§ TEXT PROVIDED:
-- START --
Tutorials/materials for fast image retrieval tasks

Sayak_Paul · June 16, 2021, 10:26am

Hi all.

Looking for resources/materials that build on TensorFlow/Keras (preferably) for doing scalable image similarity searches.

Bhack · June 16, 2021, 11:05am

With Keras you can take a look at:

Investigating the Vision Transformer Model for Image Retrieval Tasks
*DELF tutorial

More in general I suggest you an overview:

https://arxiv.org/abs/2101.11282

Sayak_Paul · June 16, 2021, 11:27am

Thanks @Bhack.

I am aware of the DELF model but I don’t want to go that route, I would rather prefer good old embeddings (within a reduced space with something like random projections), and then applying approximate nearest neighbors.

Thanks for the survey paper, will look into it. Maybe a TFX example on this might be very helpful given the practical relevancy. Cc: @Robert_Crowe

Bhack · June 16, 2021, 12:00pm

When you have created your more or less efficient embedding e.g.:

Then, you can use almost the same pipeline as in text:

Sayak_Paul · June 16, 2021, 1:02pm

Thanks.
-- END --
§ EXTRACTED DATA:
-- START --
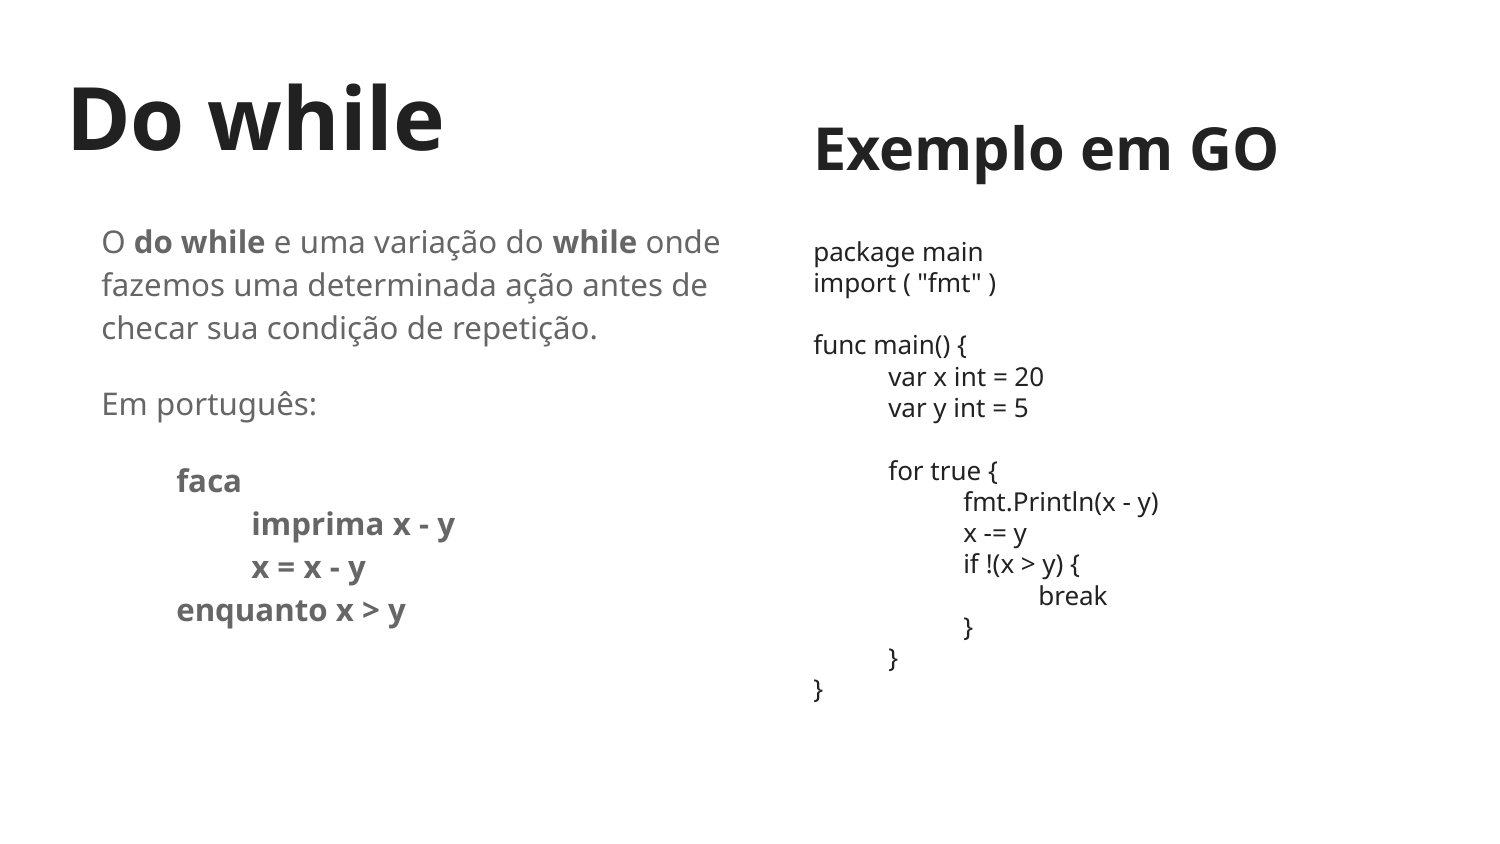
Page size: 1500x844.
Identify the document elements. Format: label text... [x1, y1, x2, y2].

title Do while [51, 48, 1449, 180]
list O do while e uma variação do while onde fazemos uma determinada ação antes de checar sua condição de repetição. Em português: faca imprima x - y x = x - y enquanto x > y [86, 201, 785, 823]
text_box Exemplo em GO package main import ( "fmt" ) func main() { var x int = 20 var y int = 5 for true { fmt.Println(x - y) x -= y if !(x > y) { break } } } [798, 96, 1489, 823]
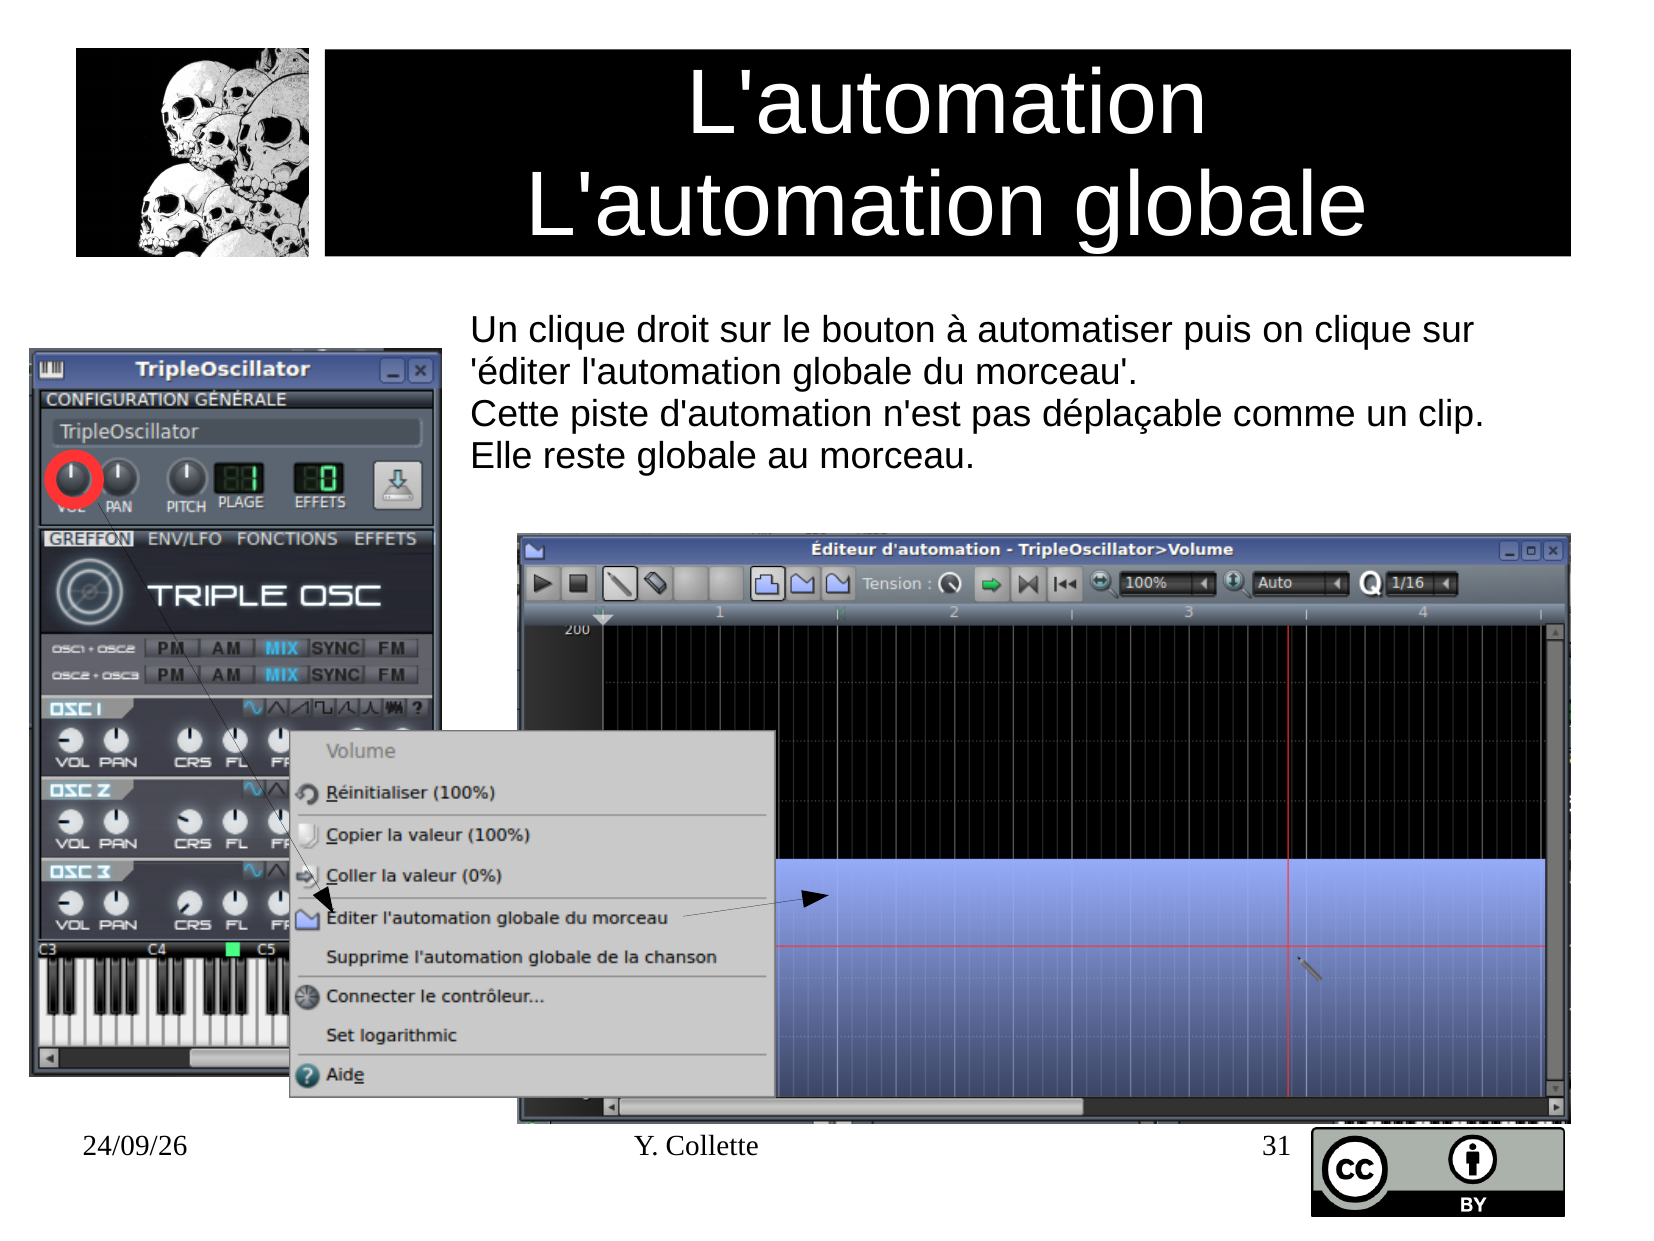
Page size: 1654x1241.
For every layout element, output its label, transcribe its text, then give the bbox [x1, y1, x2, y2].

picture [76, 48, 309, 257]
text_box Un clique droit sur le bouton à automatiser puis on clique sur 'éditer l'automation globale du morceau'. Cette piste d'automation n'est pas déplaçable comme un clip. Elle reste globale au morceau. [455, 301, 1563, 484]
picture [1311, 1127, 1565, 1217]
title L'automation L'automation globale [324, 49, 1571, 257]
picture [29, 348, 1571, 1124]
-- END --
§ JOB A:
In the forum thread on fast image retrieval, what approach does Sayak_Paul say he would rather use instead of the DELF model?
§ JOB B:
Continue the forum thread on fast image retrieval from where it stops.

§ ANSWER A:
Good old embeddings, reduced to a smaller space with something like random projections, followed by approximate nearest neighbors.

§ ANSWER B:
I am quite familiar with the Keras examples that you shared. In fact, I myself have one:

All of them demonstrate workflows which is why I wanted to know about solutions that focus on scalability and depth. Thanks for the GCP one.

Bhack · June 16, 2021, 5:38pm

Is that also this domain Is quite large and It has evolved a little bit over the time.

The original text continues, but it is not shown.